Page extract >>
== Segment start ==

Overwhelmed by copper

Overwhelmed by copper

MARINA DEL REY— Less than a month after the Los Angeles County Board of Supervisors approved a $4 million study to determine the level of copper contamination in the marina, officials from the Los Angeles County Department of Beaches and Harbors (Beaches and Harbors) provided a status update during a July 9 Small Craft Harbor Commission meeting.

As the Los Angeles Regional Water Quality Board seeks to institute a Total Maximum Daily Load (TMDL), county officials provided a brief scope of the study how a consultant would be selected for the project. If approved, the ruling would enforce boaters to strip copper-based paint from their vessels and require the county to allocate funds to undertake a massive marina cleanup.

“The revision in the TMDL has been made without much site specific information,” said Charlotte Miyamoto, chief the Beaches and Harbors planning division. “We’re hoping these studies will help us determine what the right targets are for both of those issues.”

== Segment end ==

Material supplied >>
== Segment start ==

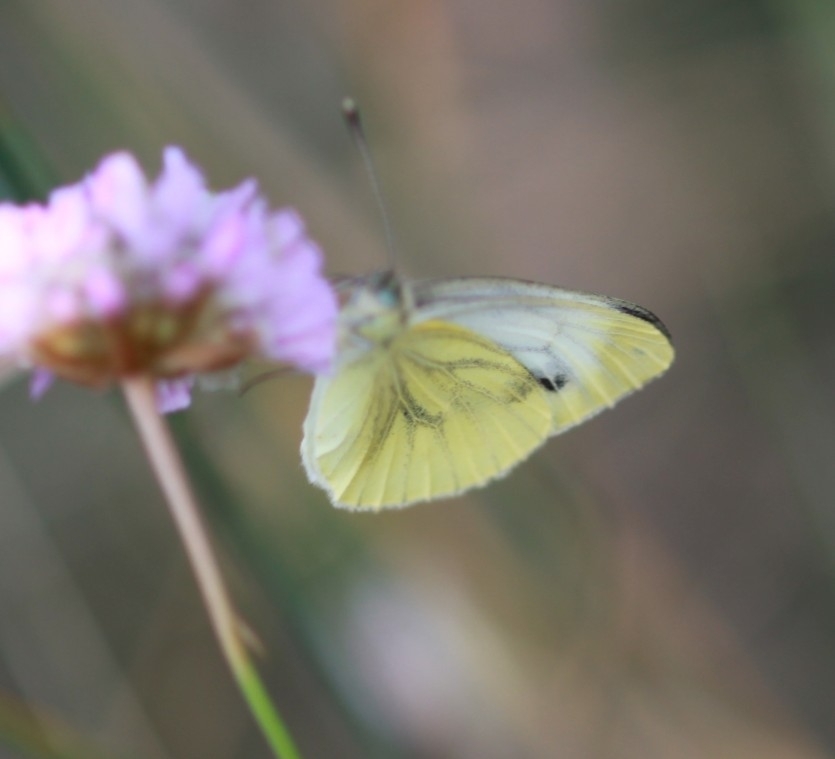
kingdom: Animalia
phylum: Arthropoda
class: Insecta
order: Lepidoptera
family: Pieridae
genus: Pieris
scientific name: Pieris napi
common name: Green-veined white
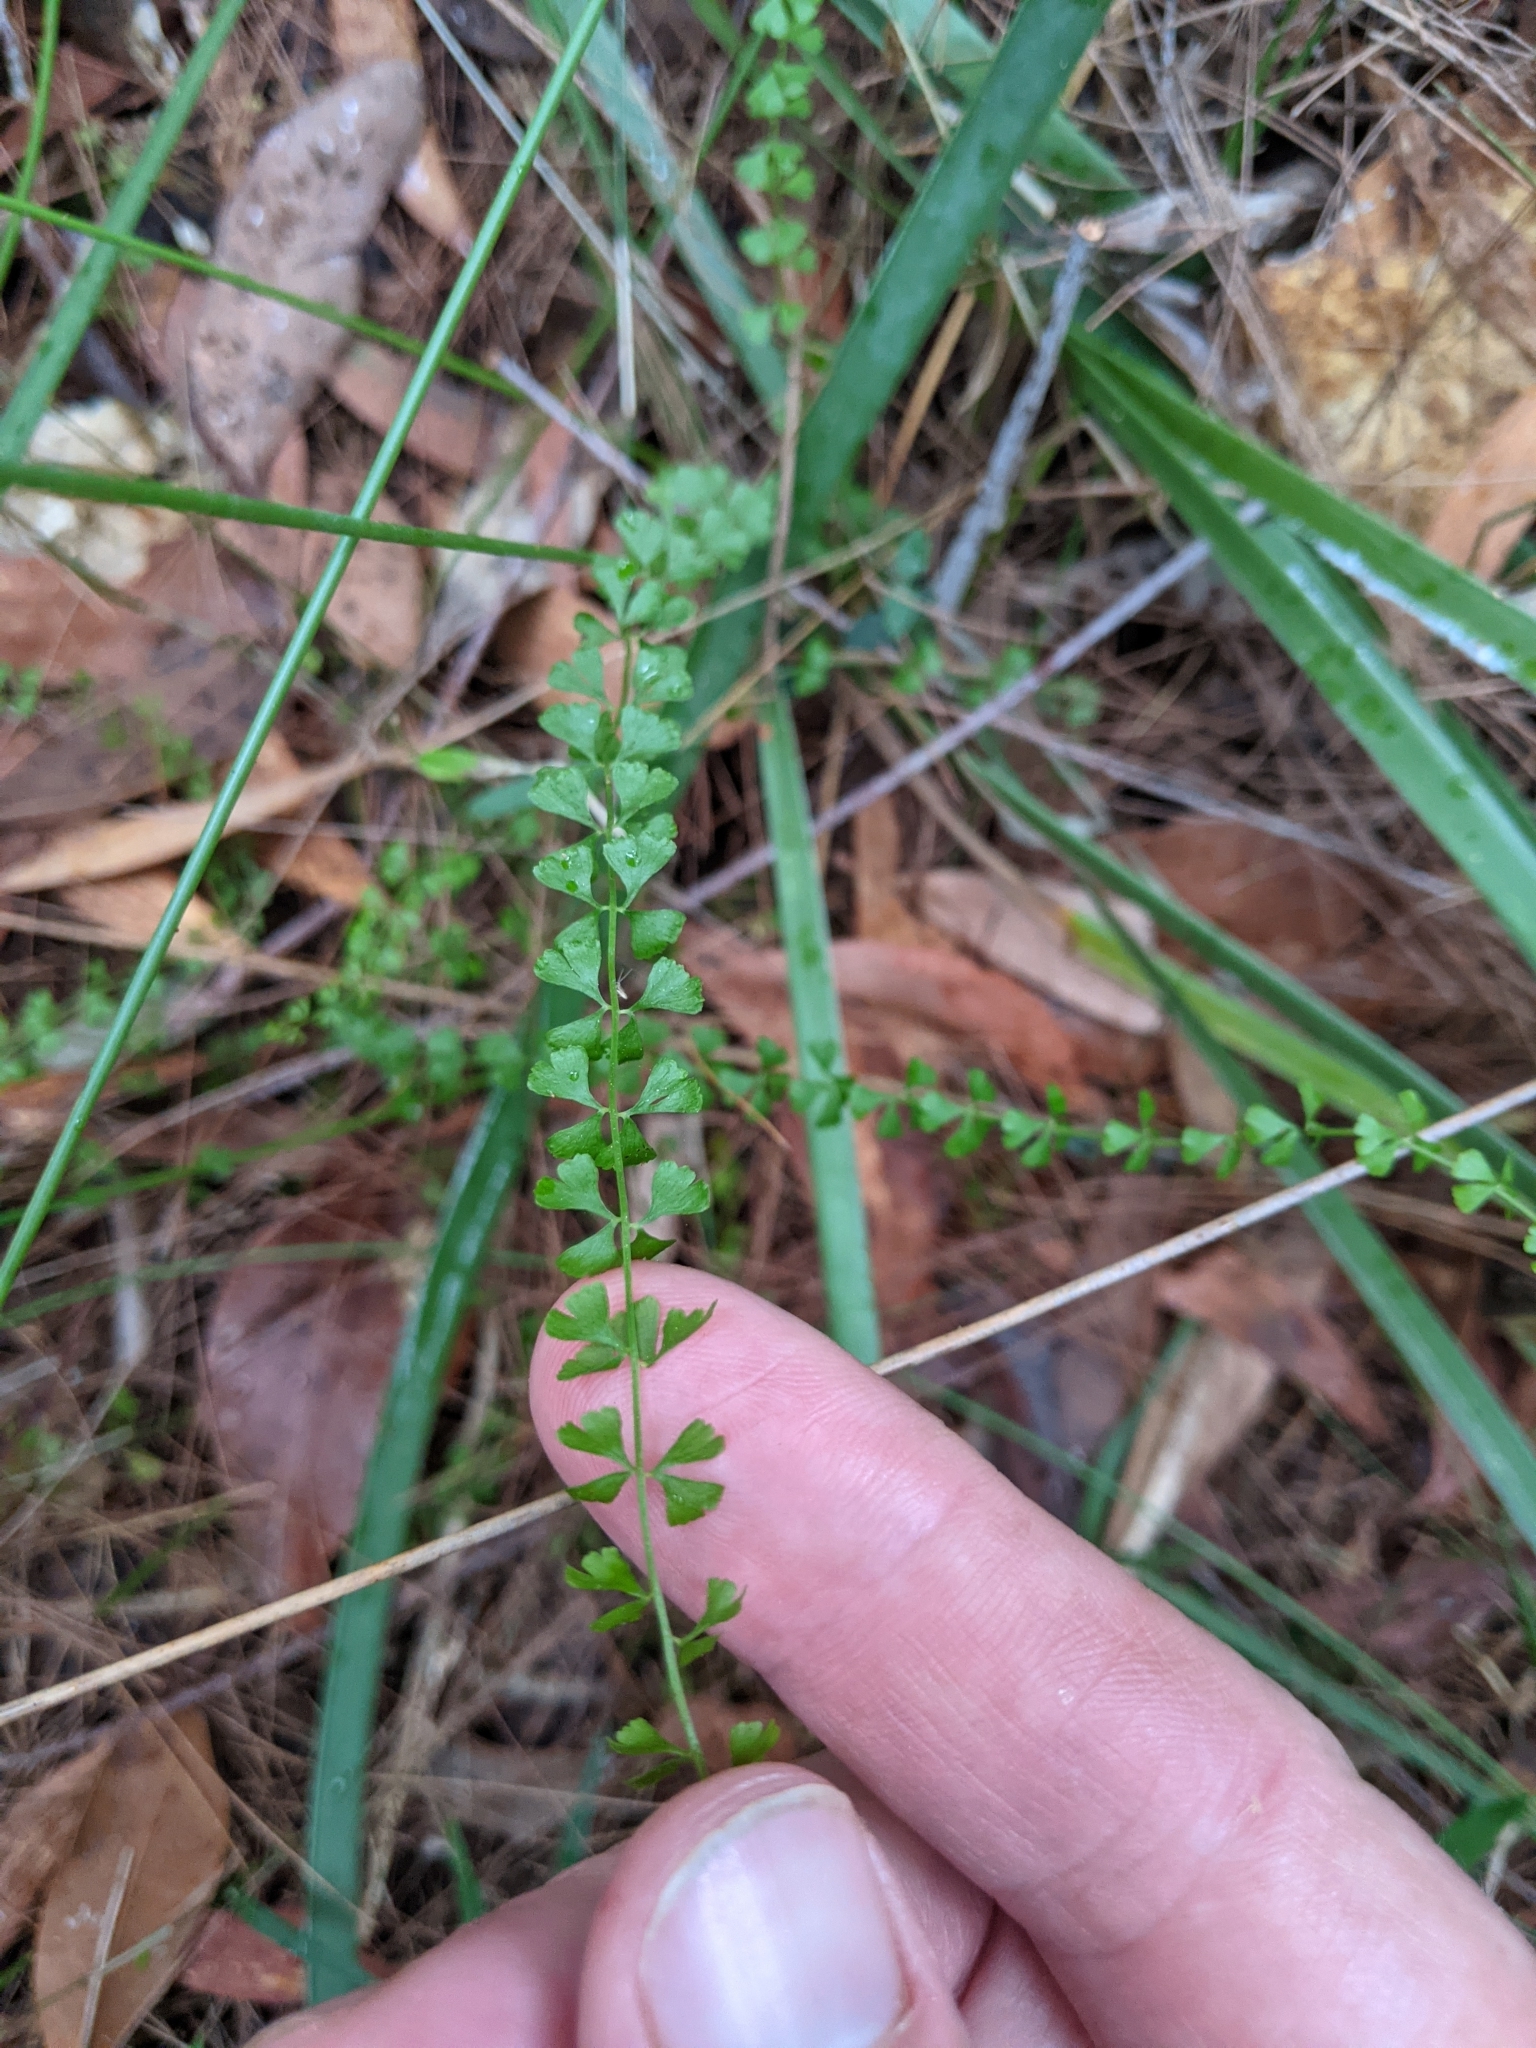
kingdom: Plantae
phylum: Tracheophyta
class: Polypodiopsida
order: Polypodiales
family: Lindsaeaceae
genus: Lindsaea
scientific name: Lindsaea incisa
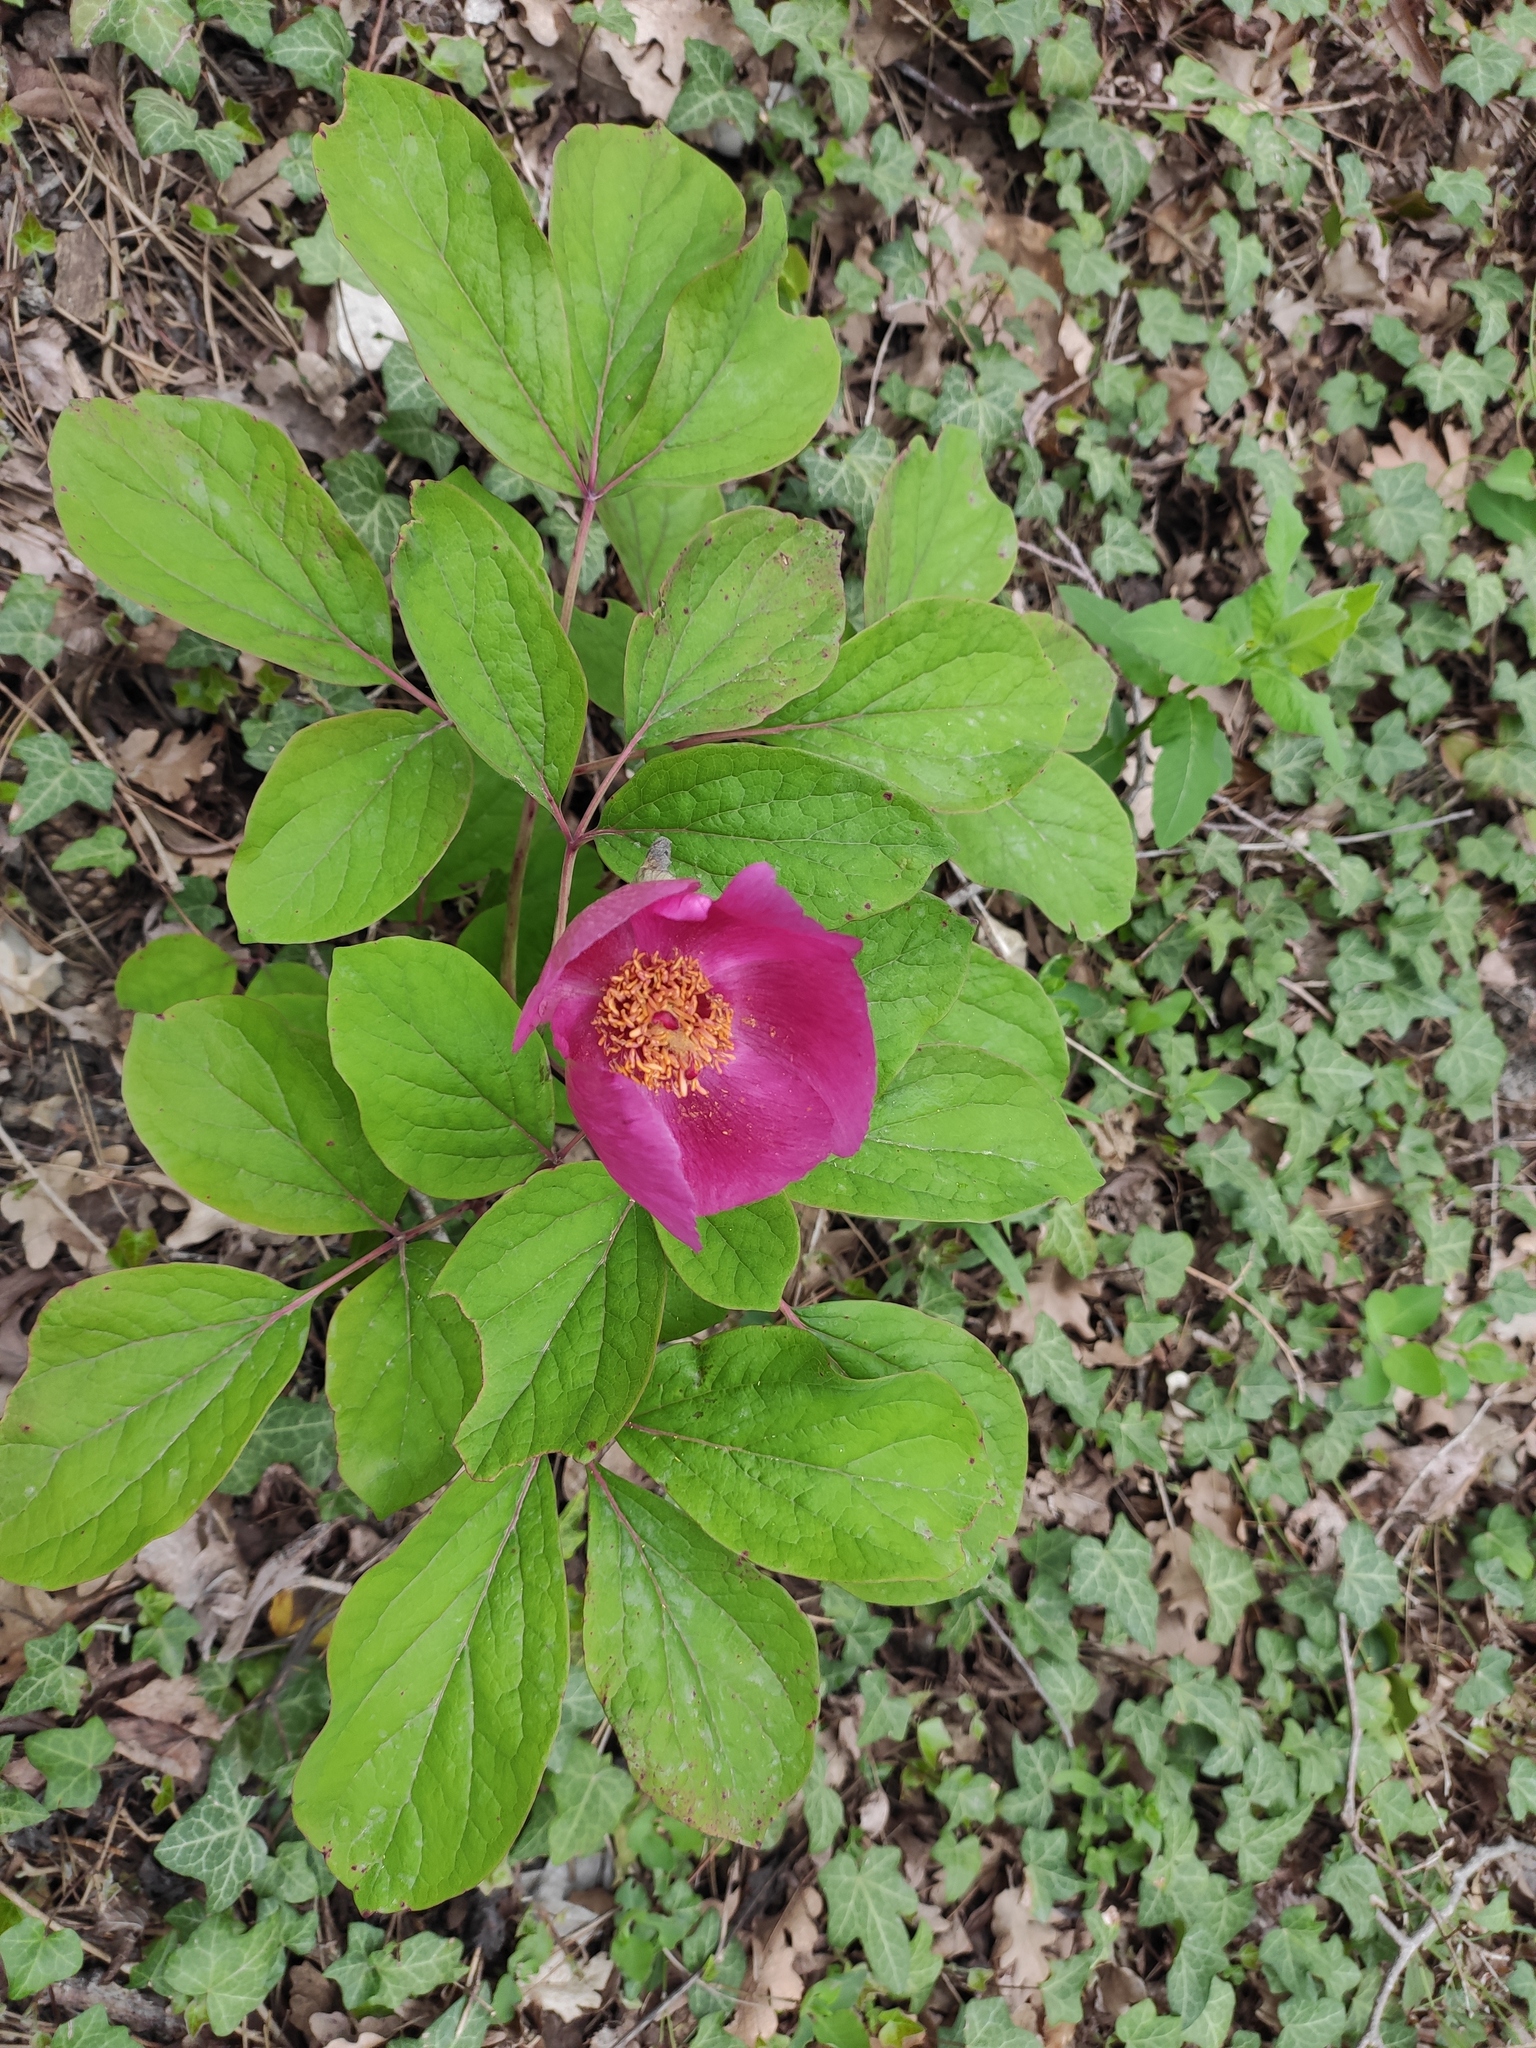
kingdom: Plantae
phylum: Tracheophyta
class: Magnoliopsida
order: Saxifragales
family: Paeoniaceae
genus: Paeonia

== Segment end ==

What you need to do >>
(A) According to the article on copper in the marina, at what meeting did county officials give a status update on the study?
(B) For each statement, say whether it agrees with the article on copper in the marina, and quote the words that decide it. (i) The Los Angeles County Board of Supervisors approved the study. (ii) The status update was given at a meeting of the Board of Supervisors. (iii) The ruling would require boaters to remove copper-based paint from their vessels.
(C) Carry the article on copper in the marina forward from its last sentence.
The rows have no connection to the article on copper in the marina.

Results >>
(A) A July 9 Small Craft Harbor Commission meeting.

(B)
(i) Yes: "the Los Angeles County Board of Supervisors approved a $4 million study"
(ii) No: "provided a status update during a July 9 Small Craft Harbor Commission meeting"
(iii) Yes: "the ruling would enforce boaters to strip copper-based paint from their vessels"

(C)
The TMDL revisions would go to the State Water Resources Control Board for approval.
Miyamoto said a date for the state to consider it has yet to be determined.

“In the meantime, we’ll continue working with state control staff trying to get our concerns across to them,” Miyamoto said. “There are some concerns about reaching the targets in the timeframe that they’ve included in the TMDL.”

Beaches and Harbors’ staff has worked with the Department of Public Works in an effort to get the study underway. A consultant will soon be hired to manage the TMDL’s complex restrictions, and the county said they will make an effort to involve members of the boating community in the process.

Beaches and Harbors Director Gary Jones said the consultant will be selected off of a county-approved list.

Enforcement calls for an 85 percent reduction in copper discharge from boat hulls by 2024. TMDLs limit the amount of copper in the water and sediments which line the marina floor. While a TMDL has already been instituted in San Diego’s Shelter Island Yacht Basin, Newport Beach Harbor could soon follow.

A thorough study would better help identify the marina’s true levels of pollution.

“It’s a water quality study and a sediment study,” said Michael Tripp of the Regional Planning Department. “We’re also engaging with our individual leasees to try to get them to join the Clean Marina Program. This is a voluntary effort which involves BMPs (Best Management Practices) and disaster preparedness plans, and we think it’s a good way for our individual leasees to improve the water quality of the marina without having to have a regulation put on them.”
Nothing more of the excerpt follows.